[Page images and extracted text]

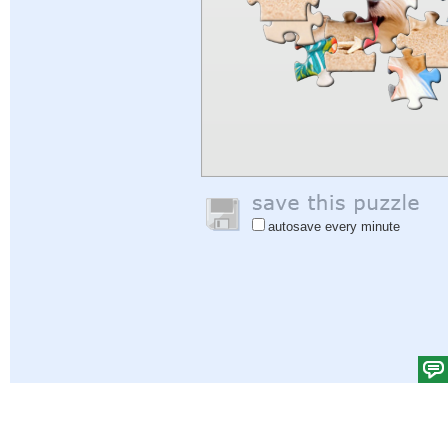
autosave every minute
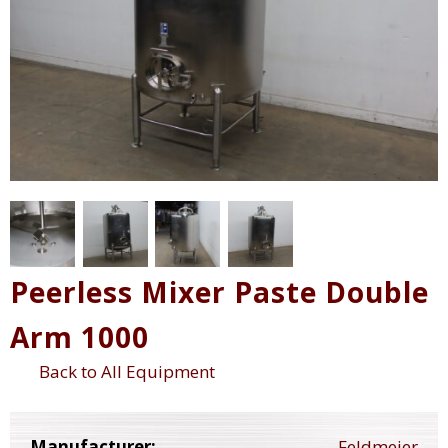
Peerless Mixer Paste Double
Arm 1000
Back to All Equipment
Manufacturer:
Feldmeier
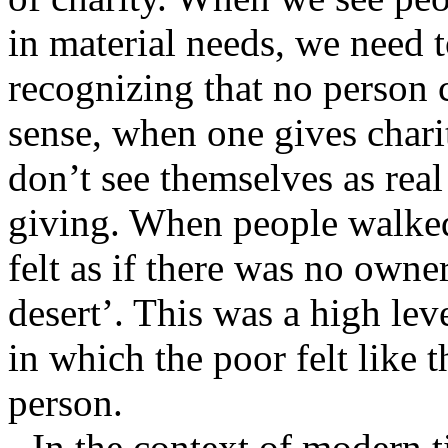
in material needs, we need t
recognizing that no person 
sense, when one gives charit
don’t see themselves as real
giving. When people walked
felt as if there was no owner
desert’. This was a high lev
in which the poor felt like 
person.
In the context of modern ti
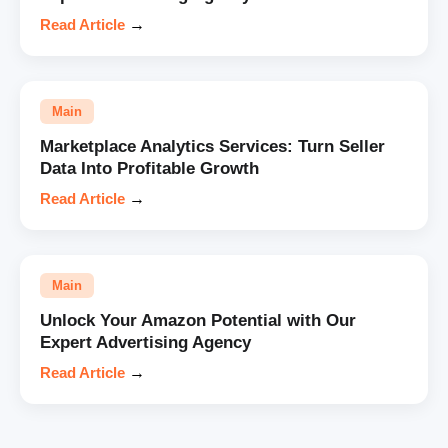
Read Article
→
Main
Marketplace Analytics Services: Turn Seller
Data Into Profitable Growth
Read Article
→
Main
Unlock Your Amazon Potential with Our
Expert Advertising Agency
Read Article
→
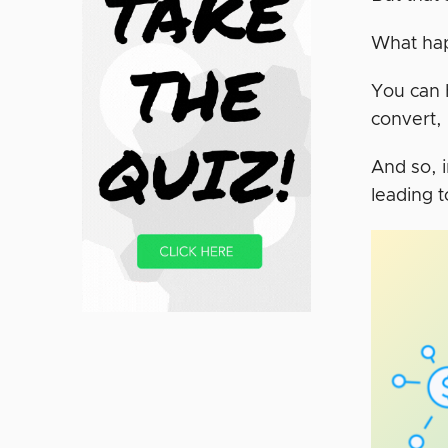
What ha
You can h
convert,
And so, i
leading 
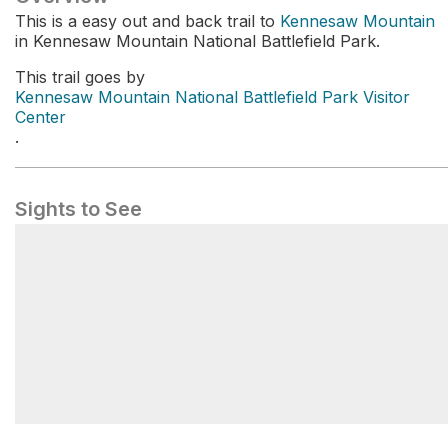
This is a easy out and back trail to
Kennesaw Mountain
in Kennesaw Mountain National Battlefield Park.
This trail goes by
Kennesaw Mountain National Battlefield Park Visitor
Center
.
Sights to See
Kennesaw Mountain National Battlefield Park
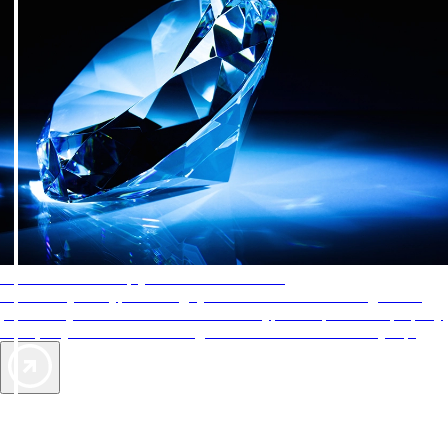
AAA Diamonds help you find the best hotels
More than just a typical rating system. AAA Diamond designations
provide objective reviews that reflect the type of experience a property
offers, so you can choose the right accommodations for every trip.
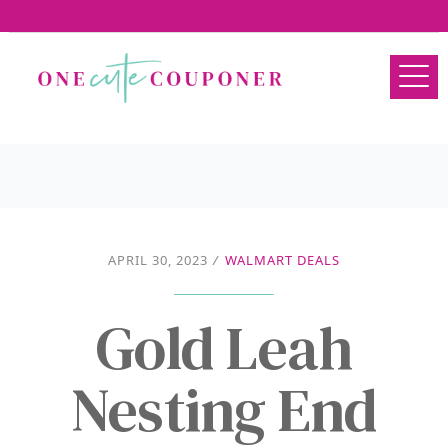
APRIL 30, 2023
/
WALMART DEALS
Gold Leah
Nesting End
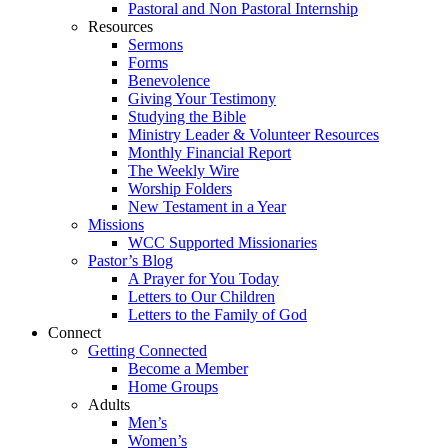
Pastoral and Non Pastoral Internship
Resources
Sermons
Forms
Benevolence
Giving Your Testimony
Studying the Bible
Ministry Leader & Volunteer Resources
Monthly Financial Report
The Weekly Wire
Worship Folders
New Testament in a Year
Missions
WCC Supported Missionaries
Pastor’s Blog
A Prayer for You Today
Letters to Our Children
Letters to the Family of God
Connect
Getting Connected
Become a Member
Home Groups
Adults
Men’s
Women’s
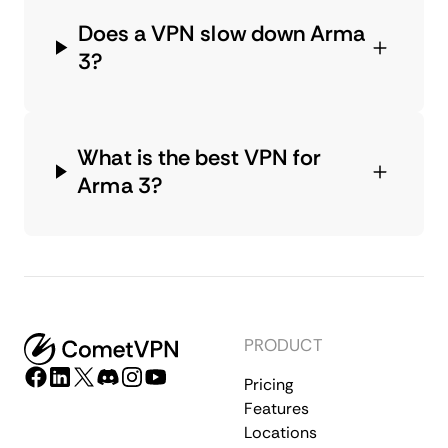
Does a VPN slow down Arma
3?
What is the best VPN for
Arma 3?
PRODUCT
Pricing
Features
Locations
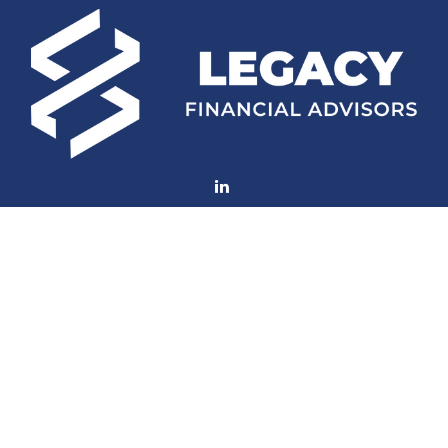
Fax:
770-552-8705
mconard@lfaweb.com
Visit
233 Middle Street
Suite 211
New Bern,
NC
28560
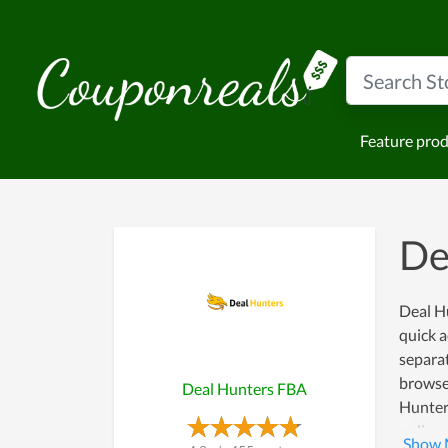
Feature pro
De
Deal Hu
quick a
separat
browse
Deal Hunters FBA
Hunter
online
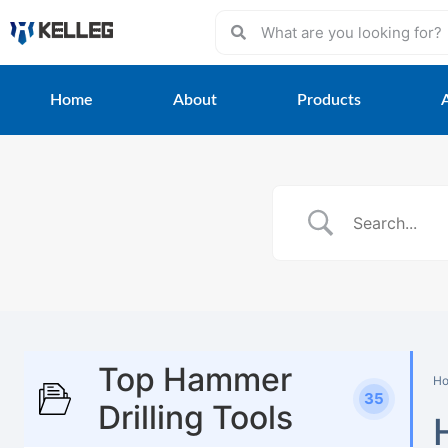
Home
About
Products
Top Hammer
H
35
Drilling Tools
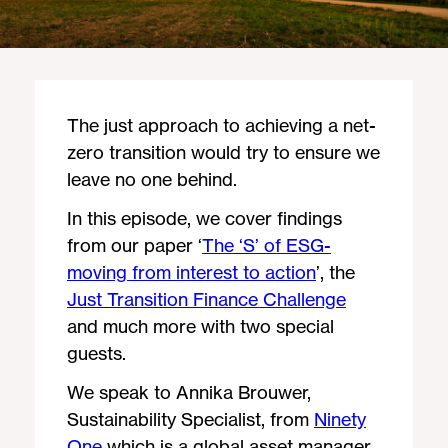
The just approach to achieving a net-
zero transition would try to ensure we
leave no one behind.
In this episode, we cover findings
from our paper ‘
The ‘S’ of ESG-
moving from interest to action
’, the
Just Transition Finance Challenge
and much more with two special
guests.
We speak to Annika Brouwer,
Sustainability Specialist, from
Ninety
One
which is a global asset manager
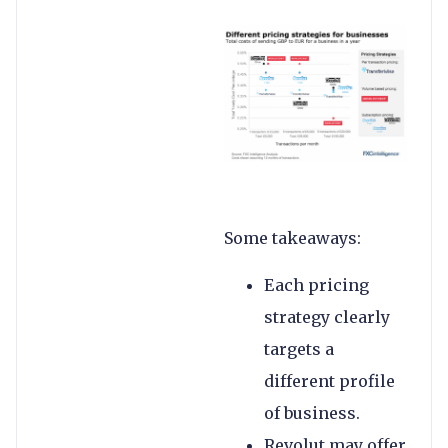
Some takeaways:
Each pricing
strategy clearly
targets a
different profile
of business.
Revolut may offer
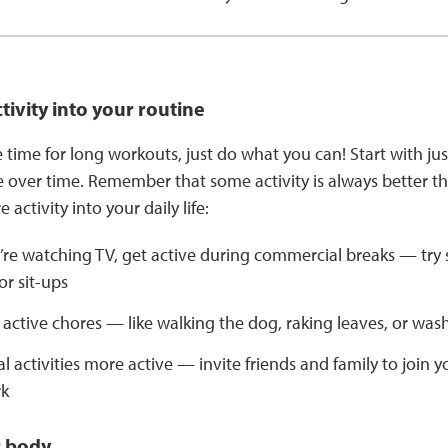
ctivity into your routine
e time for long workouts, just do what you can! Start with ju
 over time. Remember that some activity is always better th
 activity into your daily life:
re watching TV, get active during commercial breaks — try 
r sit-ups
active chores — like walking the dog, raking leaves, or was
l activities more active — invite friends and family to join yo
rk
r body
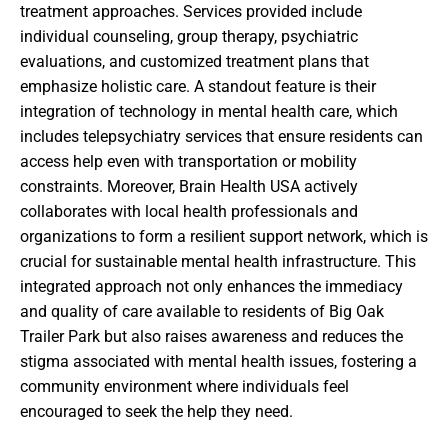
treatment approaches. Services provided include
individual counseling, group therapy, psychiatric
evaluations, and customized treatment plans that
emphasize holistic care. A standout feature is their
integration of technology in mental health care, which
includes telepsychiatry services that ensure residents can
access help even with transportation or mobility
constraints. Moreover, Brain Health USA actively
collaborates with local health professionals and
organizations to form a resilient support network, which is
crucial for sustainable mental health infrastructure. This
integrated approach not only enhances the immediacy
and quality of care available to residents of Big Oak
Trailer Park but also raises awareness and reduces the
stigma associated with mental health issues, fostering a
community environment where individuals feel
encouraged to seek the help they need.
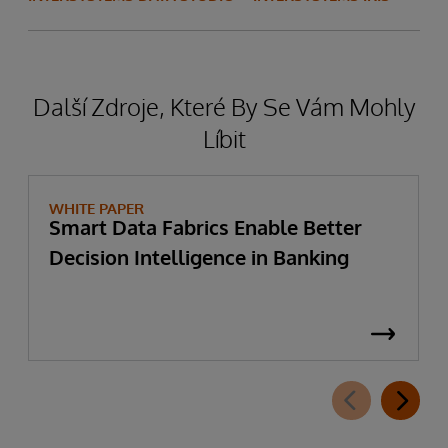
Další Zdroje, Které By Se Vám Mohly
Líbit
WHITE PAPER
Smart Data Fabrics Enable Better
Decision Intelligence in Banking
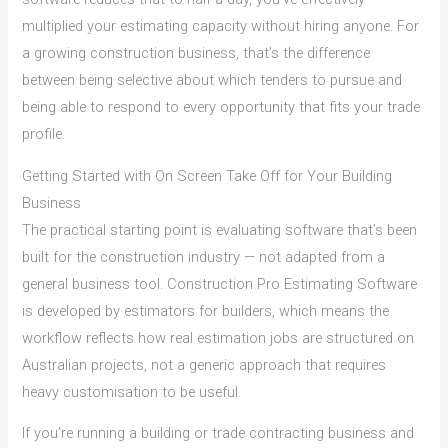
multiplied your estimating capacity without hiring anyone. For
a growing construction business, that’s the difference
between being selective about which tenders to pursue and
being able to respond to every opportunity that fits your trade
profile.
Getting Started with On Screen Take Off for Your Building
Business
The practical starting point is evaluating software that’s been
built for the construction industry — not adapted from a
general business tool. Construction Pro Estimating Software
is developed by estimators for builders, which means the
workflow reflects how real estimation jobs are structured on
Australian projects, not a generic approach that requires
heavy customisation to be useful.
If you’re running a building or trade contracting business and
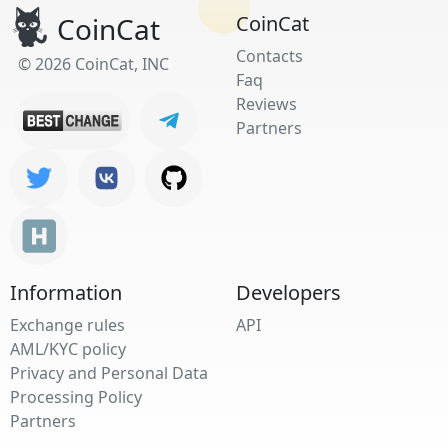
CoinCat
CoinCat
Contacts
© 2026 CoinCat, INC
Faq
Reviews
Partners
Information
Developers
Exchange rules
API
AML/KYC policy
Privacy and Personal Data
Processing Policy
Partners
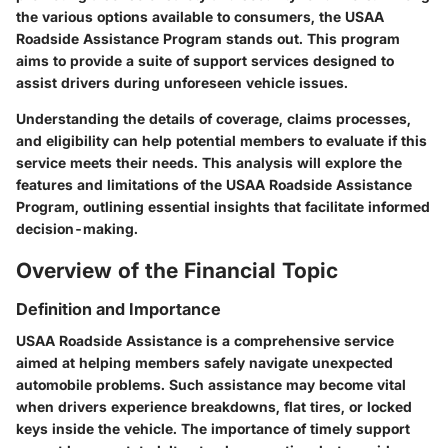
the various options available to consumers, the USAA
Roadside Assistance Program stands out. This program
aims to provide a suite of support services designed to
assist drivers during unforeseen vehicle issues.
Understanding the details of coverage, claims processes,
and eligibility can help potential members to evaluate if this
service meets their needs. This analysis will explore the
features and limitations of the USAA Roadside Assistance
Program, outlining essential insights that facilitate informed
decision-making.
Overview of the Financial Topic
Definition and Importance
USAA Roadside Assistance is a comprehensive service
aimed at helping members safely navigate unexpected
automobile problems. Such assistance may become vital
when drivers experience breakdowns, flat tires, or locked
keys inside the vehicle. The importance of timely support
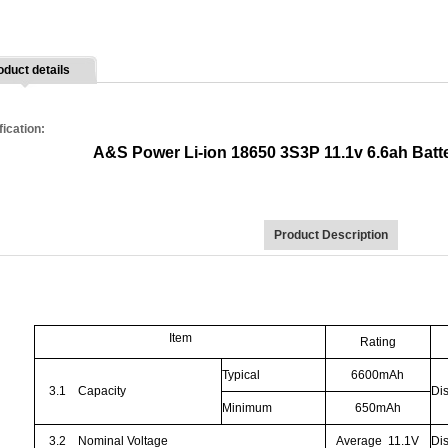
oduct details
fication:
A&S Power Li-ion 18650 3S3P 11.1v 6.6ah Batte
Product Description
Item
Rating
Typical
6600mAh
3.1
Capacity
Di
Minimum
650mAh
3.2
Nominal Voltage
Average
11.1V
Di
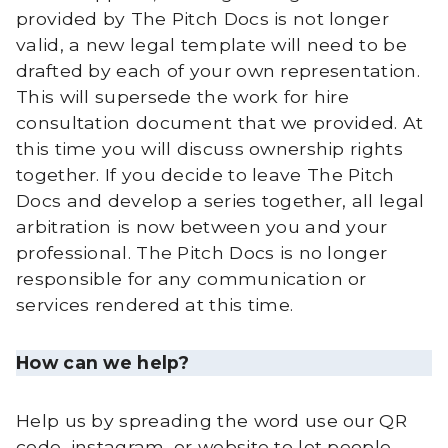
provided by The Pitch Docs is not longer
valid, a new legal template will need to be
drafted by each of your own representation.
This will supersede the work for hire
consultation document that we provided. At
this time you will discuss ownership rights
together. If you decide to leave The Pitch
Docs and develop a series together, all legal
arbitration is now between you and your
professional. The Pitch Docs is no longer
responsible for any communication or
services rendered at this time.
How can we help?
Help us by spreading the word use our QR
code, instagram, or website to let people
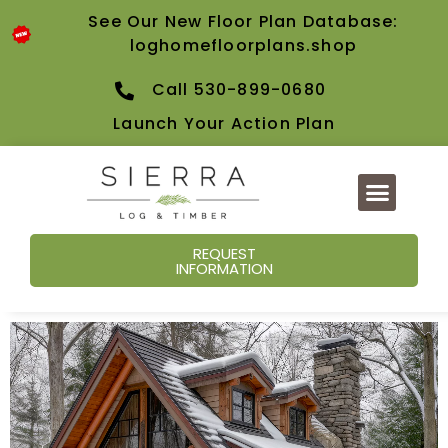
See Our New Floor Plan Database:
loghomefloorplans.shop
Call 530-899-0680
Launch Your Action Plan
REQUEST
INFORMATION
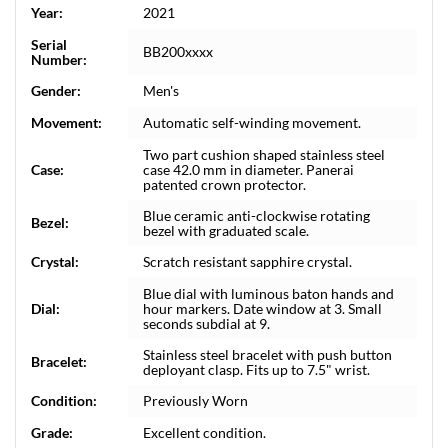
Year:
2021
Serial
BB200xxxx
Number:
Gender:
Men's
Movement:
Automatic self-winding movement.
Two part cushion shaped stainless steel
Case:
case 42.0 mm in diameter. Panerai
patented crown protector.
Blue ceramic anti-clockwise rotating
Bezel:
bezel with graduated scale.
Crystal:
Scratch resistant sapphire crystal.
Blue dial with luminous baton hands and
Dial:
hour markers. Date window at 3. Small
seconds subdial at 9.
Stainless steel bracelet with push button
Bracelet:
deployant clasp. Fits up to 7.5" wrist.
Condition:
Previously Worn
Grade:
Excellent condition.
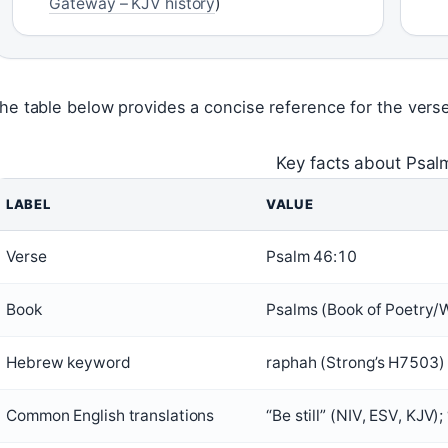
Gateway – KJV history
)
he table below provides a concise reference for the verse’
Key facts about Psal
LABEL
VALUE
Verse
Psalm 46:10
Book
Psalms (Book of Poetry/
Hebrew keyword
raphah (Strong’s H7503)
Common English translations
“Be still” (NIV, ESV, KJV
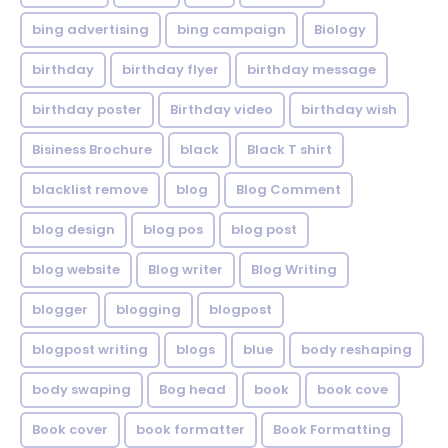
bing advertising
bing campaign
Biology
birthday
birthday flyer
birthday message
birthday poster
Birthday video
birthday wish
Bisiness Brochure
black
Black T shirt
blacklist remove
blog
Blog Comment
blog design
blog pos
blog post
blog website
Blog writer
Blog Writing
blogger
blogging
blogpost
blogpost writing
blogs
blue
body reshaping
body swaping
Bog head
book
book cove
Book cover
book formatter
Book Formatting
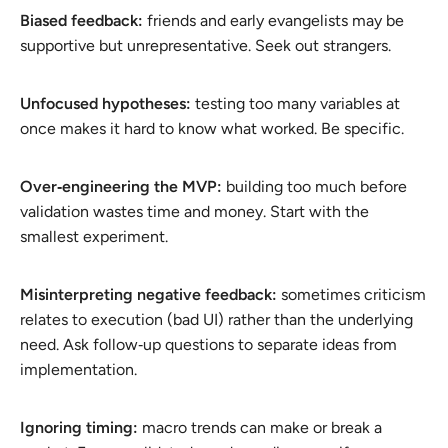
Biased feedback:
friends and early evangelists may be
supportive but unrepresentative. Seek out strangers.
Unfocused hypotheses:
testing too many variables at
once makes it hard to know what worked. Be specific.
Over‑engineering the MVP:
building too much before
validation wastes time and money. Start with the
smallest experiment.
Misinterpreting negative feedback:
sometimes criticism
relates to execution (bad UI) rather than the underlying
need. Ask follow‑up questions to separate ideas from
implementation.
Ignoring timing:
macro trends can make or break a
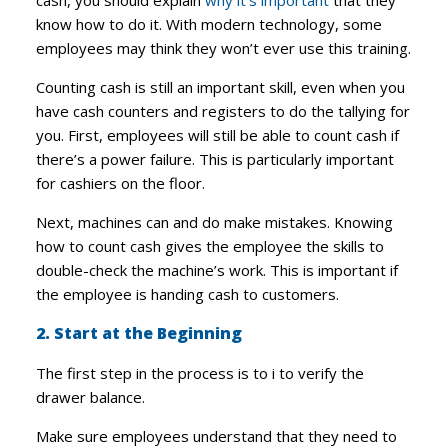
cash, you should explain
why it’s important
that they
know how to do it. With modern technology, some
employees may think they won’t ever use this training.
Counting cash is still an important skill, even when you
have cash counters and registers to do the tallying for
you. First, employees will still be able to count cash if
there’s a power failure. This is particularly important
for cashiers on the floor.
Next, machines can and do make mistakes. Knowing
how to count cash gives the employee the skills to
double-check the machine’s work. This is important if
the employee is handing cash to customers.
2. Start at the Beginning
The first step in the process is to i to verify the
drawer balance.
Make sure employees understand that they need to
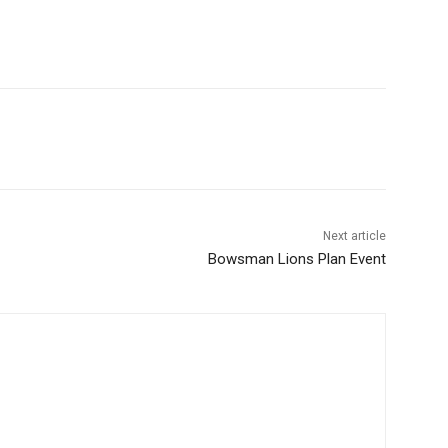
Next article
Bowsman Lions Plan Event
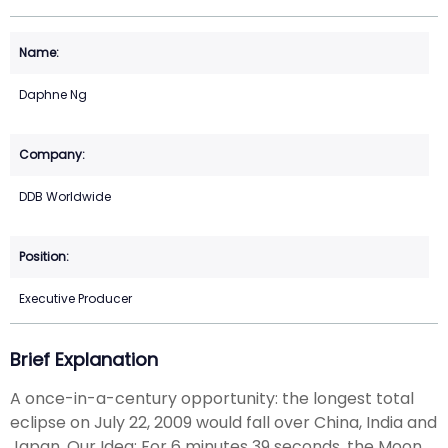
Daphne Ng
DDB Worldwide
Executive Producer
Brief Explanation
A once-in-a-century opportunity: the longest total
eclipse on July 22, 2009 would fall over China, India and
Japan. Our Idea: For 6 minutes 39 seconds, the Moon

--- To-do item ---
Return only the lines from the start of the data through the line that contains "The just approach", please, copying them exactly and omitting all pictures.

--- Solution ---
autosave every minute
Peerless Mixer Paste Double
Arm 1000
Back to All Equipment
Manufacturer:
Feldmeier
in material needs, we need t
recognizing that no person 
sense, when one gives charit
don’t see themselves as real
giving. When people walked
felt as if there was no owner
desert’. This was a high lev
in which the poor felt like 
person.
In the context of modern ti
Read Article
→
Main
Marketplace Analytics Services: Turn Seller
Data Into Profitable Growth
Read Article
→
Main
Unlock Your Amazon Potential with Our
Expert Advertising Agency
Read Article
→
What ha
You can h
convert,
And so, i
leading 
This is a easy out and back trail to
Kennesaw Mountain
in Kennesaw Mountain National Battlefield Park.
This trail goes by
Kennesaw Mountain National Battlefield Park Visitor
Center
.
Sights to See
Kennesaw Mountain National Battlefield Park
AAA Diamonds help you find the best hotels
More than just a typical rating system. AAA Diamond designations
provide objective reviews that reflect the type of experience a property
offers, so you can choose the right accommodations for every trip.
APRIL 30, 2023
/
WALMART DEALS
Gold Leah
Nesting End
Pastoral and Non Pastoral Internship
Resources
Sermons
Forms
Benevolence
Giving Your Testimony
Studying the Bible
Ministry Leader & Volunteer Resources
Monthly Financial Report
The Weekly Wire
Worship Folders
New Testament in a Year
Missions
WCC Supported Missionaries
Pastor’s Blog
A Prayer for You Today
Letters to Our Children
Letters to the Family of God
Connect
Getting Connected
Become a Member
Home Groups
Adults
Men’s
Women’s
Does a VPN slow down Arma
3?
What is the best VPN for
Arma 3?
PRODUCT
Pricing
Features
Locations
Fax:
770-552-8705
mconard@lfaweb.com
Visit
233 Middle Street
Suite 211
New Bern,
NC
28560
Feature pro
De
Deal Hu
quick a
separat
browse
Deal Hunters FBA
Hunter
online
Home
About
Products
Top Hammer
H
35
Drilling Tools
The just approach to achieving a net-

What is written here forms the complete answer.